Дом бабы Дуни встретил меня тишиной. Не той, уютной, когда в доме никого нет, а глухой, как в подполе. Я открыл дверь своим ключом. В сенях пахло сухими травами, мышами и старым деревом. На гвозде висел плащ, которого, казалось, не касались лет двадцать. Я прошел в горницу. На столе — кружевная скатерть, на окне — герань с красными шапками, но земля в горшке пересохшая, потрескавшаяся.
Я поставил чайник на старую газовую плиту и в этот момент услышал стук в окно. Не в дверь, а именно в окно, выходящее на соседний двор.
За стеклом стояла женщина. Лет тридцати пяти, может, чуть больше. Темные волосы забраны под косынку, но одна прядь выбилась и легла на щеку. Глаза серые, внимательные, с прищуром человека, который привык смотреть на солнце и на чужие грехи.
Я открыл створку.
— Здравствуйте, — сказала она. Голос низкий, с хрипотцой, будто простуженный. — Вы кто ж такой будете? Автобус я из окна видела, так что не вор.
— Племянник. Сергей. Дом теперь мой.
Она помолчала. Перевела взгляд на гряду с заросшим укропом, потом снова на меня.
— Я — Лена. Соседка твоя ближняя. Ты это… зайди вечером. Разговор есть.
— Какой разговор?
— А такой. Про бабу Дуню твою. И про то, отчего она померла так быстро. Зайди, не пожалеешь.
Она развернулась и пошла к своему крыльцу, а я заметил, что она прихрамывает на левую ногу. И еще заметил, что на том месте, где она стояла, осталась примятая трава, хотя дождя не было, и земля была сухая, как порох.
Часть вторая: Хозяйка студёной реки
Я разобрал вещи, выпил чаю с сухарями, которые нашел в жестяной банке с надписью «Монпансье», и вышел во двор. Нужно было осмотреться.
Дом бабы Дуни стоял на отшибе, чуть в стороне от главной улицы. За огородом сразу начинался крутой спуск к реке. Студёнка и правда была студеной — я спустился, зачерпнул воды, и руку свело холодом. Течение быстрое, вода прозрачная до черноты. У берега лежала перевернутая лодка, старая, рассохшаяся, но все еще крепкая. Рядом — мостки, с которых бабы полоскали белье.

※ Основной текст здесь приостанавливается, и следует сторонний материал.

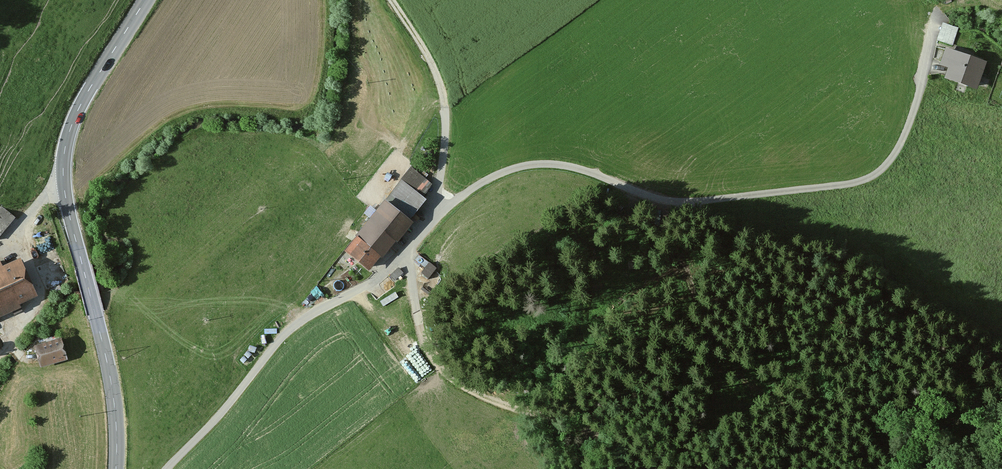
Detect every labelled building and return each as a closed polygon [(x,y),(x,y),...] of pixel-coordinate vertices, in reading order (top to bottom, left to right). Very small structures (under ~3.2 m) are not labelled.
[(940,38),(954,42),(959,25),(945,20),(940,38)] [(987,65),(945,50),(939,69),(949,72),(946,81),(978,92),(987,65)] [(387,203),(344,252),(369,274),(413,225),(387,203)] [(0,264),(0,318),(23,308),(21,304),(37,297),(21,259),(1,267),(0,264)] [(437,268),(429,262),(420,273),(428,279),(437,268)] [(398,267),(390,275),(395,281),(404,273),(398,267)] [(59,341),(34,349),(41,371),(66,363),(59,341)]
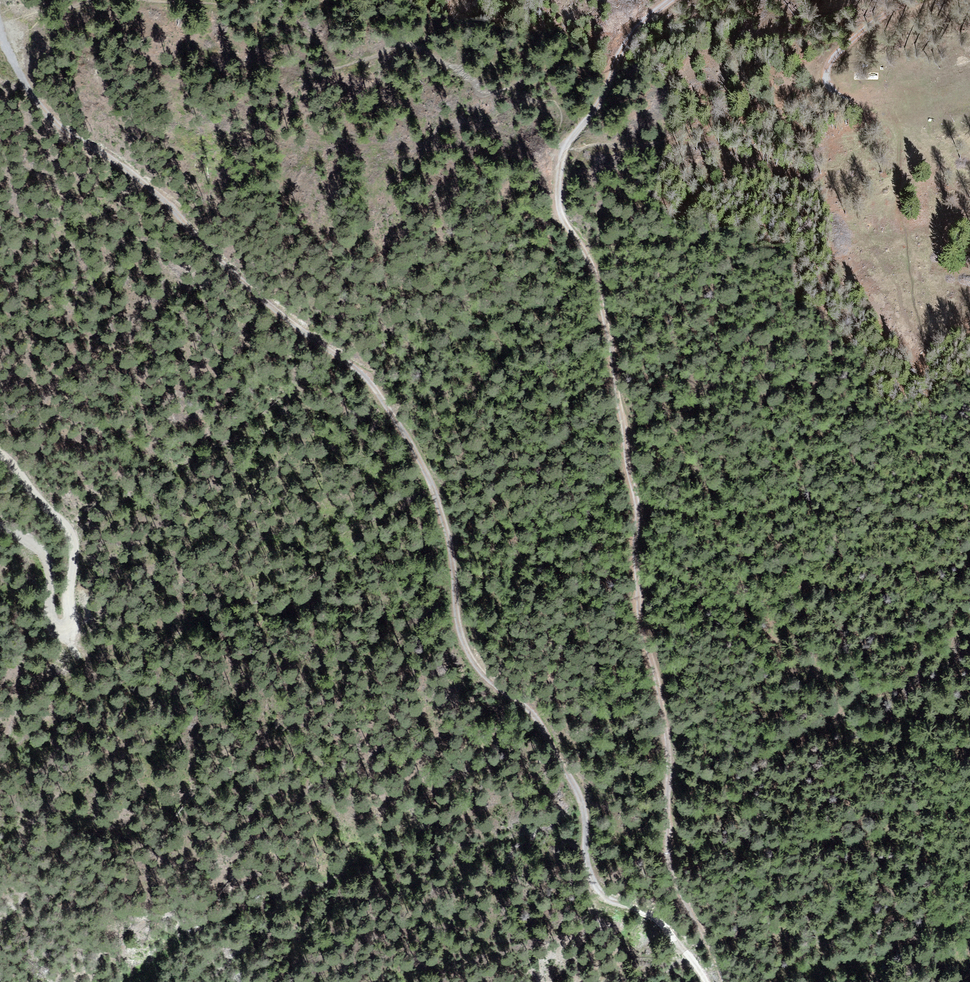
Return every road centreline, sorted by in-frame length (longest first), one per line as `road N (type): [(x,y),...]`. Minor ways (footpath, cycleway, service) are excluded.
road 1 (track): [(0,17),(28,81),(69,134),(139,183),(247,297),(361,371),(406,424),(467,551),(470,638),(492,674),(555,731),(590,792),(607,834),(604,889),(695,955),(712,981)]
road 2 (track): [(736,981),(691,891),(679,836),(663,602),(603,274),(570,217),(566,177),(576,142),(612,105),(636,48),(688,0)]
road 3 (track): [(0,529),(58,564),(55,626),(64,630),(80,566),(77,537),(0,450)]
road 4 (track): [(922,0),(886,16),(837,60),(833,86)]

Я сел на мостки и закурил.
Сзади хрустнула ветка.
— Не курил бы ты здесь, парень. Место нехорошее.
Я обернулся. На тропинке стоял старик в выцветшей гимнастерке без погон. Лицо — как печеное яблоко, все в морщинах, но глаза молодые, цепкие, цвета речной воды.
— Место как место, — пожал я плечами. — Река и река.

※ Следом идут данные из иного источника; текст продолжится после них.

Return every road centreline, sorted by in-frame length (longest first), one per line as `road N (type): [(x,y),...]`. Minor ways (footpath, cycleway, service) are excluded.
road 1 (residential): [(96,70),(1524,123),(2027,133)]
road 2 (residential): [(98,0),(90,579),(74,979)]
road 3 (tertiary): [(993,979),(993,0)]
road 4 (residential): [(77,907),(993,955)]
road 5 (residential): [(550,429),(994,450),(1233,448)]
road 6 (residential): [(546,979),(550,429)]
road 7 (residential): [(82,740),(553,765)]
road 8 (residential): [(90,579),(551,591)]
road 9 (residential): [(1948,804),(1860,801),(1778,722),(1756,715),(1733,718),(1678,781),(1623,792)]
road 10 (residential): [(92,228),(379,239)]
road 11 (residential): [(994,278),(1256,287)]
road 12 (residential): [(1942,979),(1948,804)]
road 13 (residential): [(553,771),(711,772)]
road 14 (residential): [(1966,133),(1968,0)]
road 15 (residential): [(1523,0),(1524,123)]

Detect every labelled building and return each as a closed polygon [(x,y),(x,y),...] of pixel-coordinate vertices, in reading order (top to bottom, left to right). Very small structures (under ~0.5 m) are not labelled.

— Река-то река, — старик подошел ближе, опираясь на суковатую палку. — Только под этими мостками прошлой осенью Матвея Шорохова багром доставали. А двумя годами раньше — женку его, Полину. Оба в воду ушли. Сами, говорят. А я так думаю — помогли.
Он замолчал, глядя на быструю воду. Я докурил и затушил окурок о доски.
— Я дед Ефим. Мельника внук. Ты, стало быть, Дунин наследник.
— Сергей.
— Вот что, Сергей. Тетка твоя баба Дуня не своей смертью померла. Я тебе как на духу. Она Студёнку лучше всех знала. Знала, где брод, где омут, где ключи подземные. И знала она про реку такое, за что и убить могли.
Я хотел спросить, что именно, но дед Ефим уже повернулся и пошел прочь, припадая на палку. Только бросил через плечо:
— У Ленки спроси. Она тебе расскажет. Ей-то больше всех надо, чтоб правда наружу вышла.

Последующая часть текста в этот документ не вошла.